# TRY IT
The output should be all lines of the entries below in which the word "begin" occurs.

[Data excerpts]
════════════════════

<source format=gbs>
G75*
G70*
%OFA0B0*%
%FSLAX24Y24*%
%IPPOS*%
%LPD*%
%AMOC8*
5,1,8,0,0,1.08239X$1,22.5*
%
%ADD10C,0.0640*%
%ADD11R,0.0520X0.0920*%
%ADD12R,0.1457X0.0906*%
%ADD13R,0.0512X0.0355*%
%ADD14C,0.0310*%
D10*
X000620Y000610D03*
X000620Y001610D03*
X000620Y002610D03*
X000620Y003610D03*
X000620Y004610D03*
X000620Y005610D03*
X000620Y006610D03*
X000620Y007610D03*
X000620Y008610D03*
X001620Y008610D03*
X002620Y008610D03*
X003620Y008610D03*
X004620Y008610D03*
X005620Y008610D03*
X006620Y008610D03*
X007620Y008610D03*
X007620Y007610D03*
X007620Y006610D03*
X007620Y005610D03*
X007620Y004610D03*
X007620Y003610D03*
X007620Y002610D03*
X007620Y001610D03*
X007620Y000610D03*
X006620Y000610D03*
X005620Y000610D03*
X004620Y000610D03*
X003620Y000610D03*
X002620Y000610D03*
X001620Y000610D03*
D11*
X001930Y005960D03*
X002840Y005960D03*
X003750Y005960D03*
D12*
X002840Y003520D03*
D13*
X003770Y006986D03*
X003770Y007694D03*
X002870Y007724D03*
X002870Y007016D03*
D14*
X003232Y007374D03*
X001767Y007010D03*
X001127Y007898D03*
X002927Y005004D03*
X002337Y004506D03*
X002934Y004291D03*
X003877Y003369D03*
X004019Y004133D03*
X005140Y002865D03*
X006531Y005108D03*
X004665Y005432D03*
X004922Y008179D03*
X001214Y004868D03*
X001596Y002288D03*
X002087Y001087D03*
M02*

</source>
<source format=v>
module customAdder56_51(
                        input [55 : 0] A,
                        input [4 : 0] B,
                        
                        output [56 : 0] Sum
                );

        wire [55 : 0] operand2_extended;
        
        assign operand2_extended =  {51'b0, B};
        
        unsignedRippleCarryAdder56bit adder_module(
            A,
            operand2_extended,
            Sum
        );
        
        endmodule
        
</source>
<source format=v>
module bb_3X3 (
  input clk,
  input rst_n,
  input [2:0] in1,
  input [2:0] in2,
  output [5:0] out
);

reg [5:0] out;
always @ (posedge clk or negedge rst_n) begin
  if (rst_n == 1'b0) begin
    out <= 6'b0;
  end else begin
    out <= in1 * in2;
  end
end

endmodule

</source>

════════════════════

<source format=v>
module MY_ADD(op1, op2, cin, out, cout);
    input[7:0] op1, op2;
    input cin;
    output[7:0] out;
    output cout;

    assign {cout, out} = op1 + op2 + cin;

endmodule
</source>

════════════════════

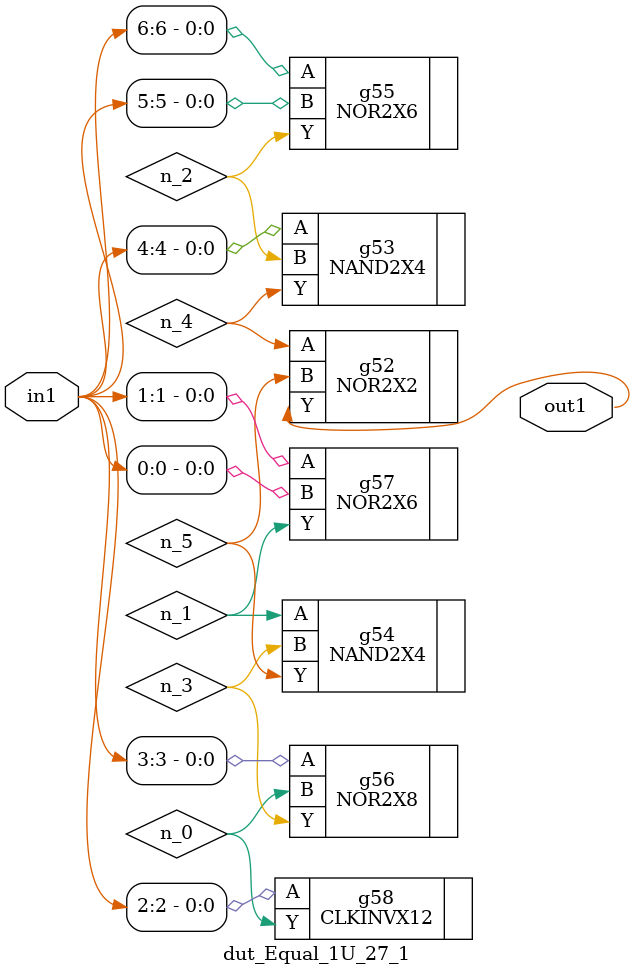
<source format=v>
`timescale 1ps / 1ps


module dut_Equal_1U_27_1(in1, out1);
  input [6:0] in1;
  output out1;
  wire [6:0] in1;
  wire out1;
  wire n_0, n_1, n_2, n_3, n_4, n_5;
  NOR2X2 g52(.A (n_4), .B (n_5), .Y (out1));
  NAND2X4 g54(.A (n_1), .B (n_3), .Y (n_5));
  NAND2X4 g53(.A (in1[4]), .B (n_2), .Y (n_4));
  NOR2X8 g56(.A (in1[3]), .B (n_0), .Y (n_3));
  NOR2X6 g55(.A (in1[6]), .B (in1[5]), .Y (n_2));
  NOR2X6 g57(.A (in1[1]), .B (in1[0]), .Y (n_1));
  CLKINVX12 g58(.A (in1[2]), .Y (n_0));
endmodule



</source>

════════════════════

# RESPONSE TO THE EXERCISE
always @ (posedge clk or negedge rst_n) begin
  if (rst_n == 1'b0) begin
  end else begin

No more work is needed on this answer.